» **The data**:
•••••
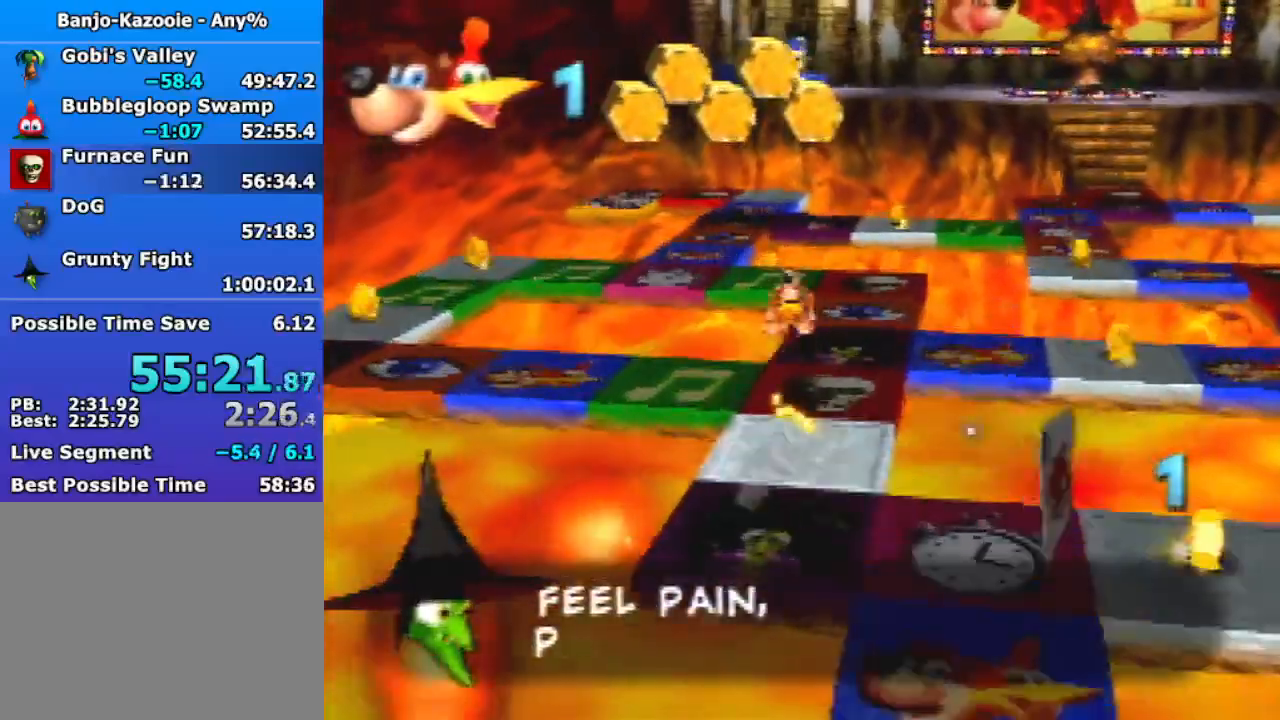
{"buttons": ["Z"], "left_stick": "up-right", "events": [[300, "left_stick", "up-right"]]}
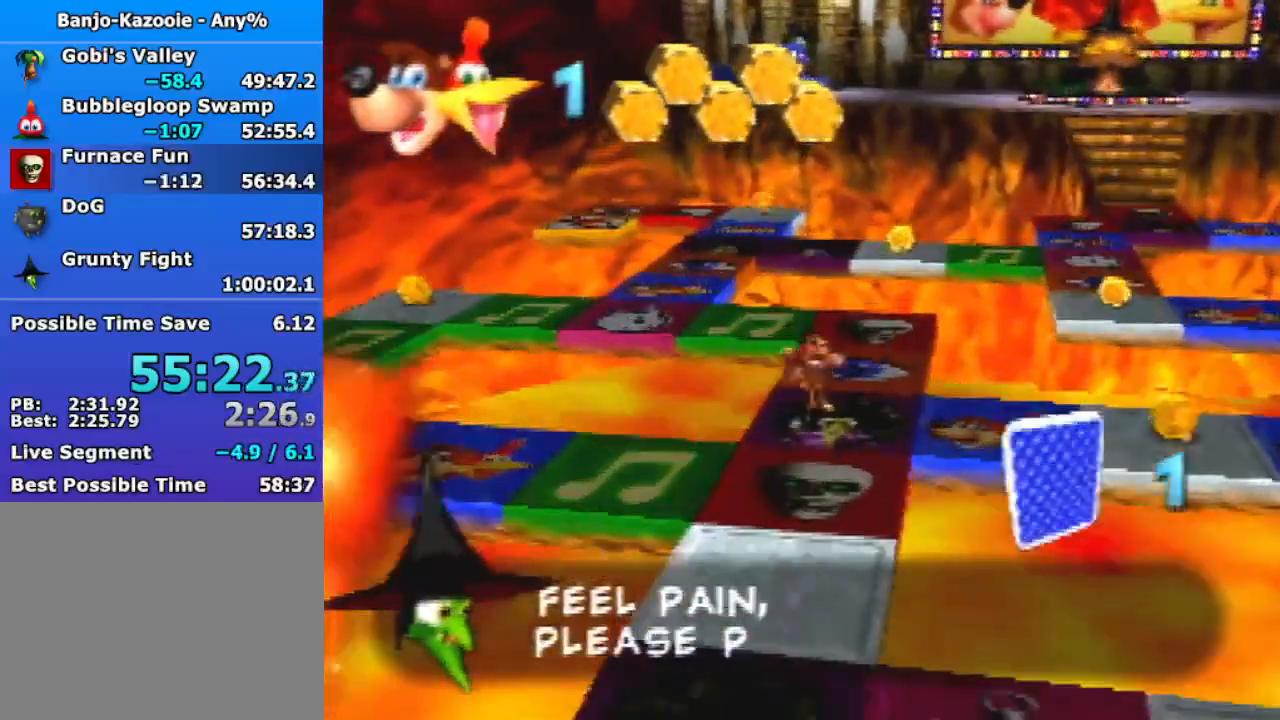
{"buttons": ["A", "Z"], "left_stick": "up-right", "events": [[233, "A", "down"]]}
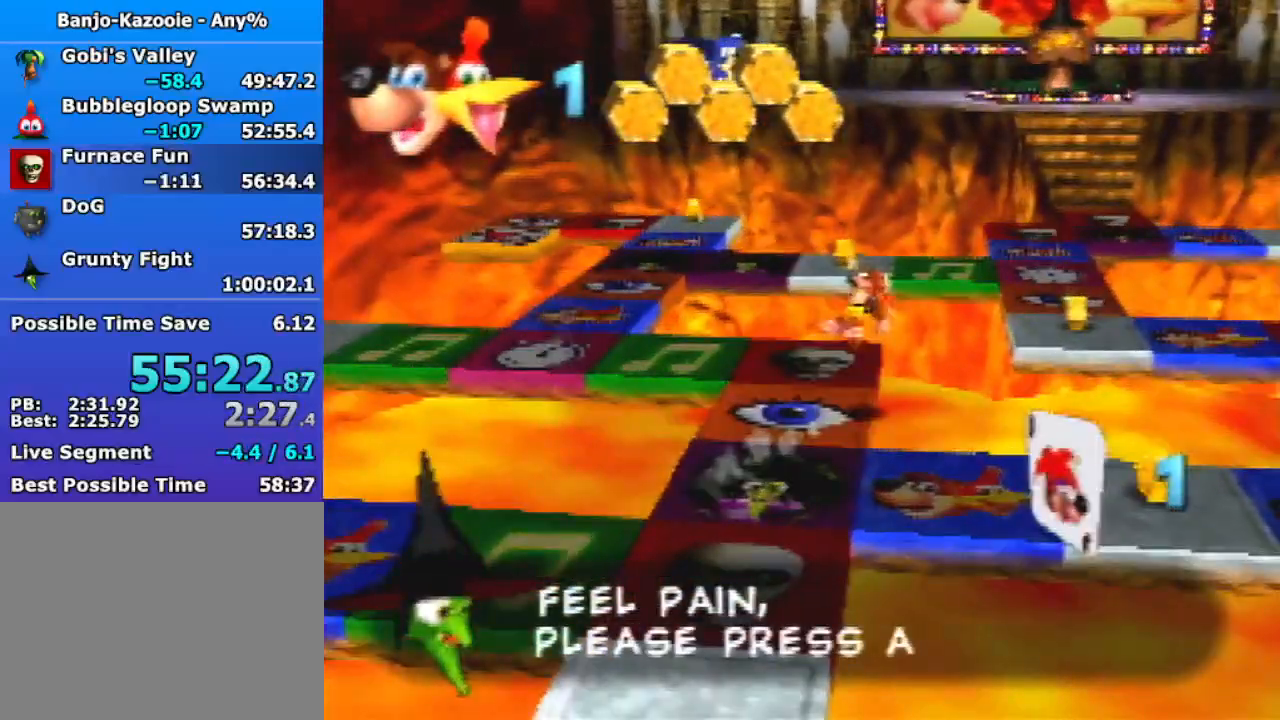
{"buttons": ["A", "Z"], "left_stick": "up-right", "events": []}
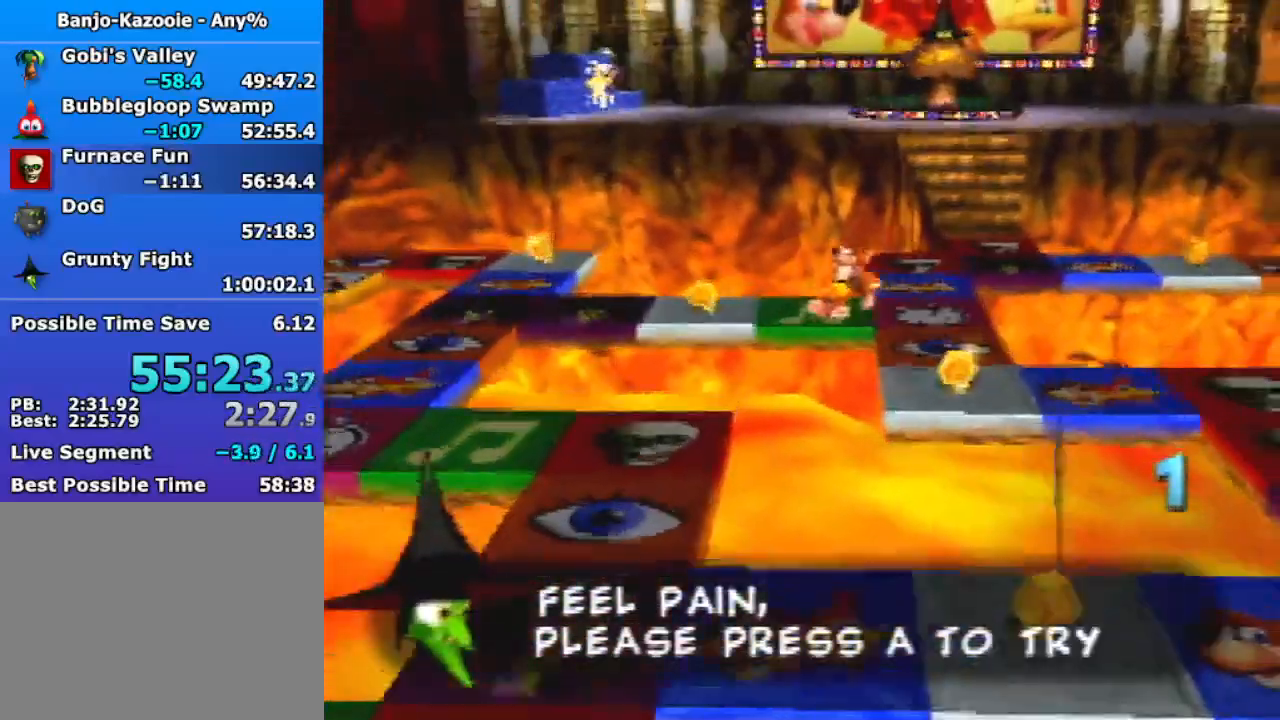
{"buttons": ["Z"], "left_stick": "up", "events": [[300, "A", "up"], [300, "left_stick", "up"]]}
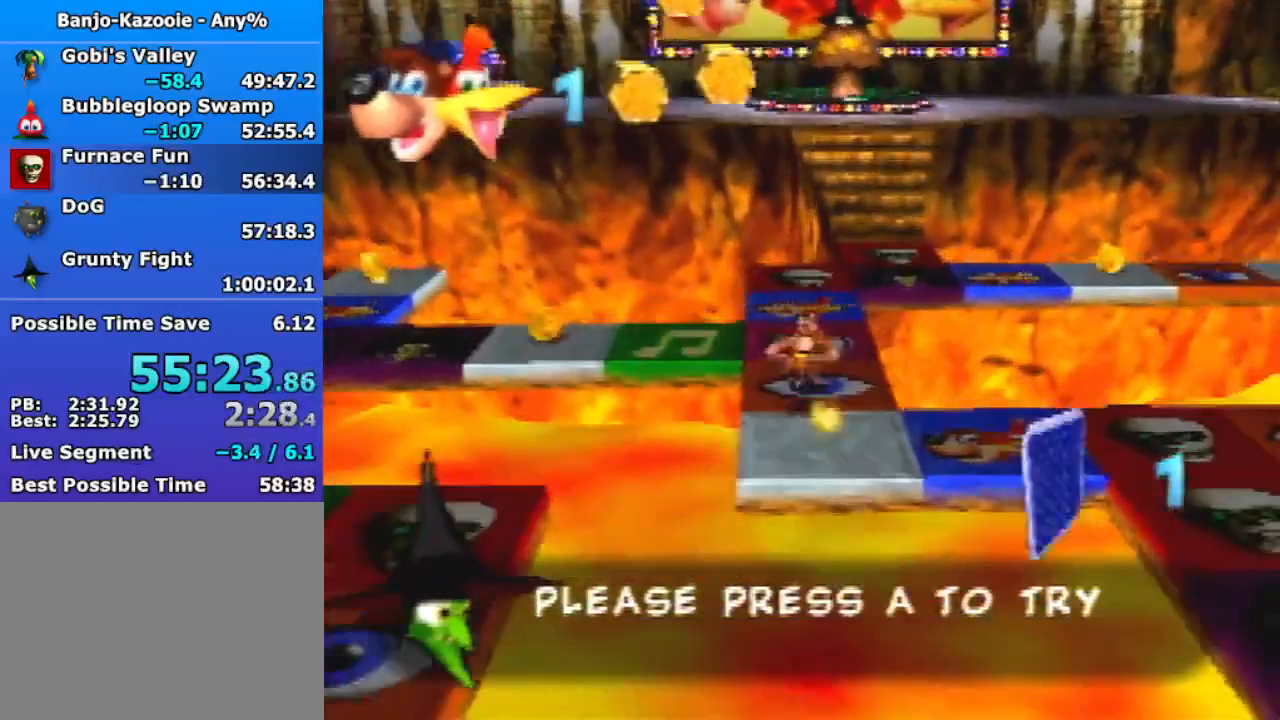
{"buttons": ["Z"], "left_stick": "up", "events": [[33, "A", "down"], [100, "A", "up"]]}
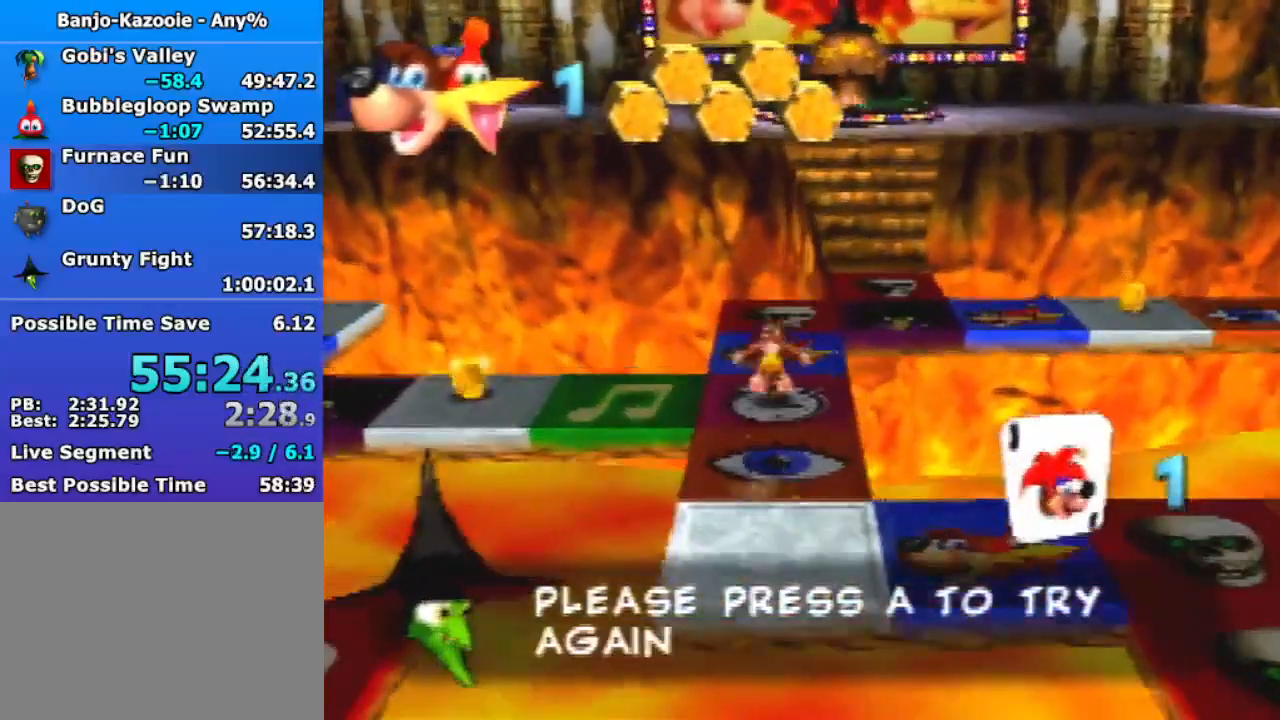
{"buttons": ["A", "Z"], "left_stick": "up", "events": [[167, "A", "down"]]}
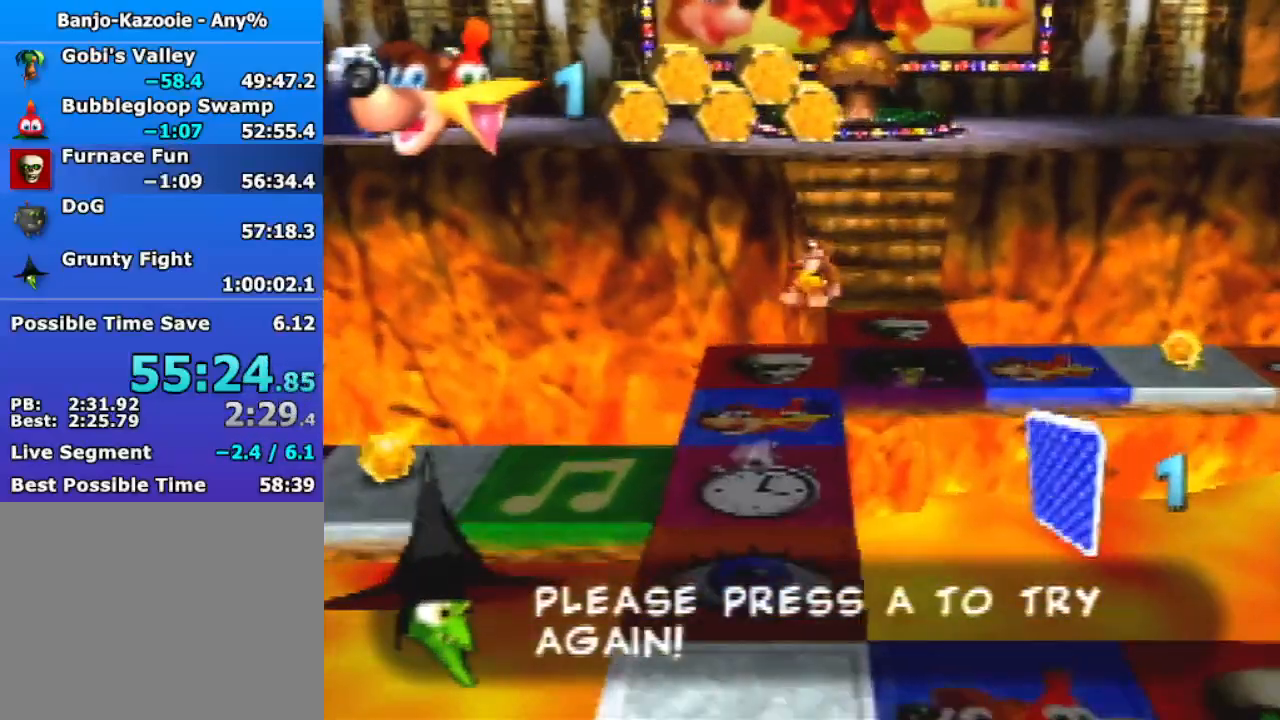
{"buttons": ["A", "Z"], "left_stick": "up", "events": []}
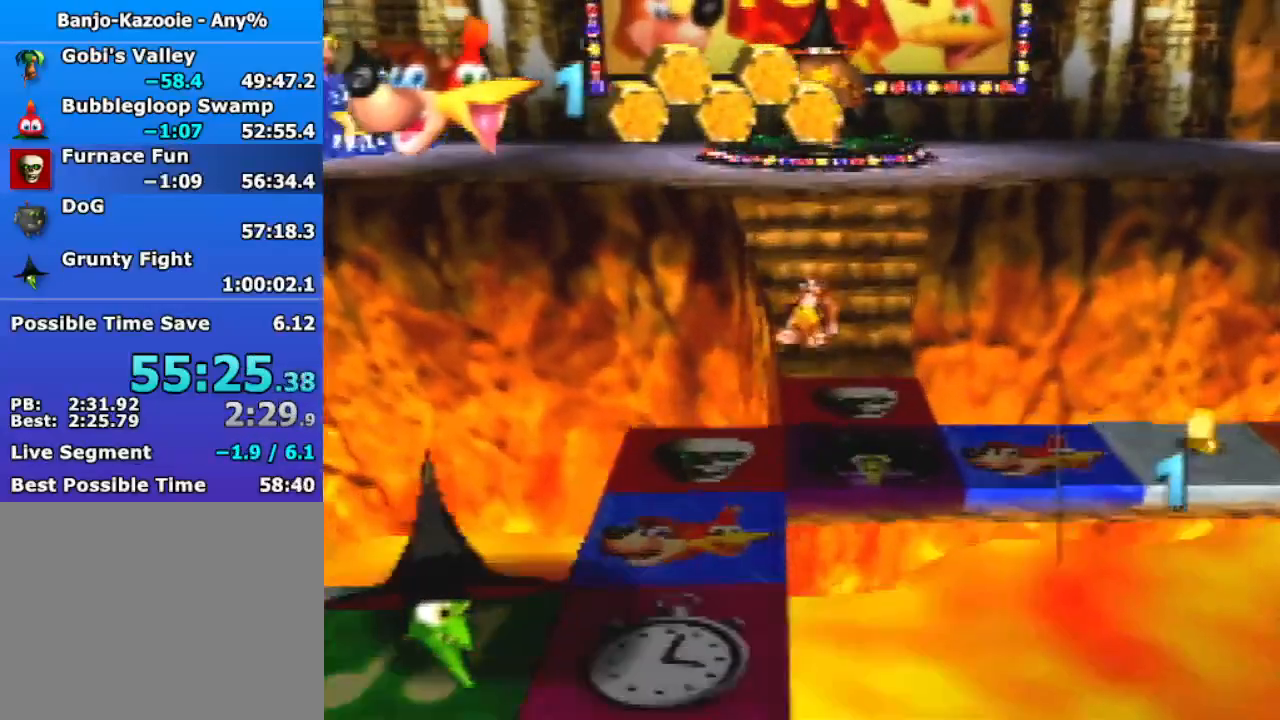
{"buttons": ["Z"], "left_stick": "up", "events": [[33, "A", "up"], [433, "A", "down"], [500, "A", "up"]]}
•••••
Please state how many lines of the listing contain the string "down". Give only that number.

» **Output of the task**: 4